Vlasov Plasma Turbulence in the Solar Wind at Proton Kinetic Scales

Friday, 19 December 2014: 4:15 PM
Francesco Valentini1, Sergio Servidio1, William H Matthaeus2, Kareem Osman3, Denise Perrone4, Francesco Califano5 and Pierluigi Veltri1, (1)Universita' della Calabria, Rende, Italy, (2)University of Delaware, Newark, DE, United States, (3)University of Warwick, Coventry, CV4, United Kingdom, (4)Paris Observatory Meudon, LESIA, Meudon, France, (5)Universita' di Pisa, Fisica, Pisa, Italy
Solar-wind heating through turbulent dissipation at kinetic wavelengths represents one of the most studied and challenging problems in the field of space plasma physics. In this work, kinetic effects in the turbulent solar-wind plasma are investigated by means of multi-dimensional simulations of the hybrid Vlasov-Maxwell (HVM) model [1]. Using 5D (2D in space and 3D in velocity space) and full 6D simulations of plasma turbulence, it is found that kinetic effects manifest through the deformation of the proton distribution function (DF), with patterns of non-Maxwellian features being concentrated near regions of strong magnetic gradients.

Recent analyses [2] of solar-wind data from spacecraft aimed to quantify kinetic effects through the temperature anisotropy (T/T//) on the proton velocity DF, with respect to the local magnetic field. Values of the anisotropy range broadly, with most values between 10-1and 10. Moreover, the distribution of temperature anisotropy depends systematically on the ambient proton parallel beta (β//), the ratio of parallel kinetic pressure to magnetic pressure, manifesting a characteristic rhomboidal shape.

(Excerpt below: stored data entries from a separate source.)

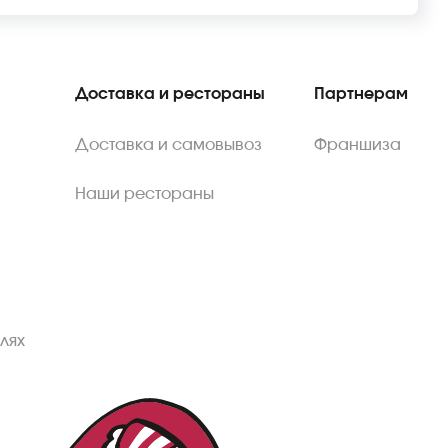
Доставка и рестораны
Партнерам
Доставка и самовывоз
Франшиза
Наши рестораны
лях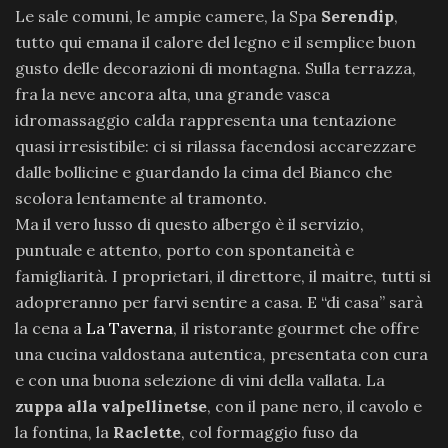
Le sale comuni, le ampie camere, la Spa
Serendip
,
tutto qui emana il calore del legno e il semplice buon
gusto delle decorazioni di montagna. Sulla terrazza,
fra la neve ancora alta, una grande vasca
idromassaggio calda rappresenta una tentazione
quasi irresistibile: ci si rilassa facendosi accarezzare
dalle bollicine e guardando la cima del Bianco che
scolora lentamente al tramonto.
Ma il vero lusso di questo albergo è il servizio,
puntuale e attento, porto con spontaneità e
famigliarità. I proprietari, il direttore, il maitre, tutti si
adopreranno per farvi sentire a casa. E “di casa” sarà
la cena a
La Taverna
, il ristorante gourmet che offre
una cucina valdostana autentica, presentata con cura
e con una buona selezione di vini della vallata. La
zuppa alla valpellinetse
, con il pane nero, il cavolo e
la fontina, la
Raclette
, col formaggio fuso da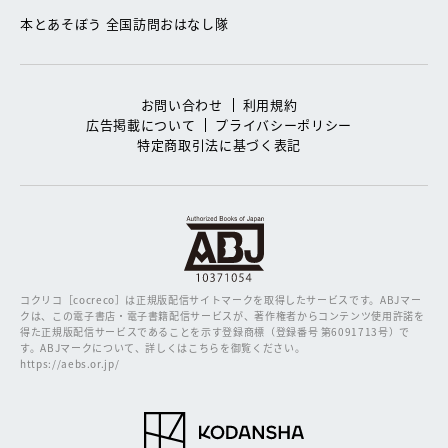
本とあそぼう 全国訪問おはなし隊
お問い合わせ
利用規約
広告掲載について
プライバシーポリシー
特定商取引法に基づく表記
コクリコ［cocreco］は正規版配信サイトマークを取得したサービスです。
ABJマー
クは、この電子書店・電子書籍配信サービスが、著作権者からコンテンツ使用許諾を
得た正規版配信サービスであることを示す登録商標（登録番号 第6091713号）で
す。ABJマークについて、詳しくはこちらを御覧ください。
https://aebs.or.jp/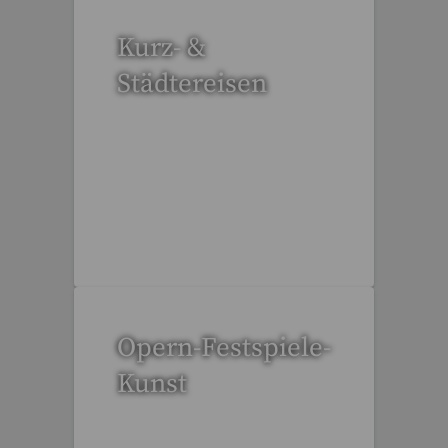
Kurz- &
Städtereisen
94 Reisen gefunden
Opern-Festspiele-
Kunst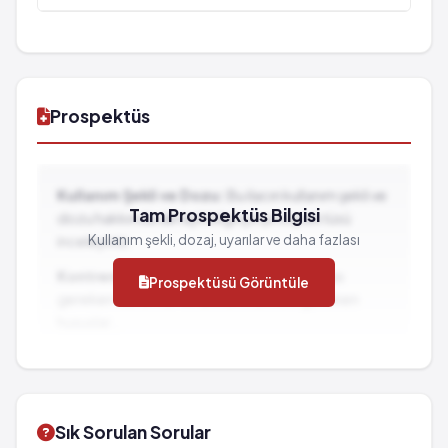
Prospektüs
Kullanım Şekli ve Dozu:
Bu ilacın kullanım şekli ve
Tam Prospektüs Bilgisi
dozu hakkında detaylı bilgi için prospektüsü
Kullanım şekli, dozaj, uyarılar ve daha fazlası
inceleyiniz.
Kontrendikasyonlar:
İlacın kullanılmaması
Prospektüsü Görüntüle
gereken durumlar ve dikkat edilmesi gereken
hususlar...
İlaç Etkileşimleri:
Diğer ilaçlarla birlikte
kullanımında dikkat edilmesi gereken durumlar...
Sık Sorulan Sorular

In order to make contact with solar-wind observations, temperature anisotropy has been evaluated from an ensemble of HVM simulations [3], obtained by varying the global plasma beta and fluctuation level, in such a way to cover distinct regions of the parameter space defined by T/T// and β//. The HVM simulations presented here demonstrate that, when the DF is free to explore the entire velocity subspace, new features appear as complex interactions between the particles and the turbulent background.

In particular, our numerical results indicate that the main direction of the proper temperature anisotropy, calculated in the main reference frame of the DF [4], has a finite probability of being along or across the ambient magnetic field, and is associated with magnetic intermittent events and with gradient-type structures in the flow and in the density. Comparison of numerical results with solar-wind data shows remarkable quantitative agreement.

[1] B. A. Maruca et al., Phys. Rev. Lett. 107, 201101 (2011).

[2] F. Valentini et al., J. Comput. Phys. 225, 753 (2007).

[3] S. Servidio et al., AstroPhys. J. Lett. 781, L27 (2014).

[4] S. Servidio et al., Phys. Rev. Lett. 108, 045001 (2012).